#### [Your instructions]
In your output, repeat each entry exactly and include no pictures.

Extracted records
========================================================================
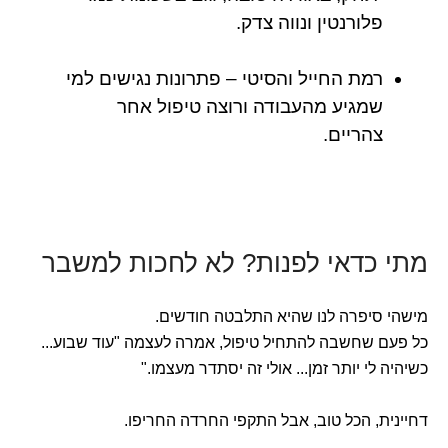
פלורנטין ונווה צדק.
רמת החייל והסיטי – פתרונות נגישים למי
שמגיע מהעבודה ורוצה טיפול אחר
צהריים.
מתי כדאי לפנות? לא לחכות למשבר
מישהי סיפרה לנו שהיא התלבטה חודשים.
כל פעם שחשבה להתחיל טיפול, אמרה לעצמה "עוד שבוע...
כשיהיה לי יותר זמן... אולי זה יסתדר מעצמו."
דחיינית, הכל טוב, אבל התקפי החרדה החריפו.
========================================================================
#### [Written response]
פלורנטין ונווה צדק.
רמת החייל והסיטי – פתרונות נגישים למי
שמגיע מהעבודה ורוצה טיפול אחר
צהריים.
מתי כדאי לפנות? לא לחכות למשבר
מישהי סיפרה לנו שהיא התלבטה חודשים.
כל פעם שחשבה להתחיל טיפול, אמרה לעצמה "עוד שבוע...
כשיהיה לי יותר זמן... אולי זה יסתדר מעצמו."
דחיינית, הכל טוב, אבל התקפי החרדה החריפו.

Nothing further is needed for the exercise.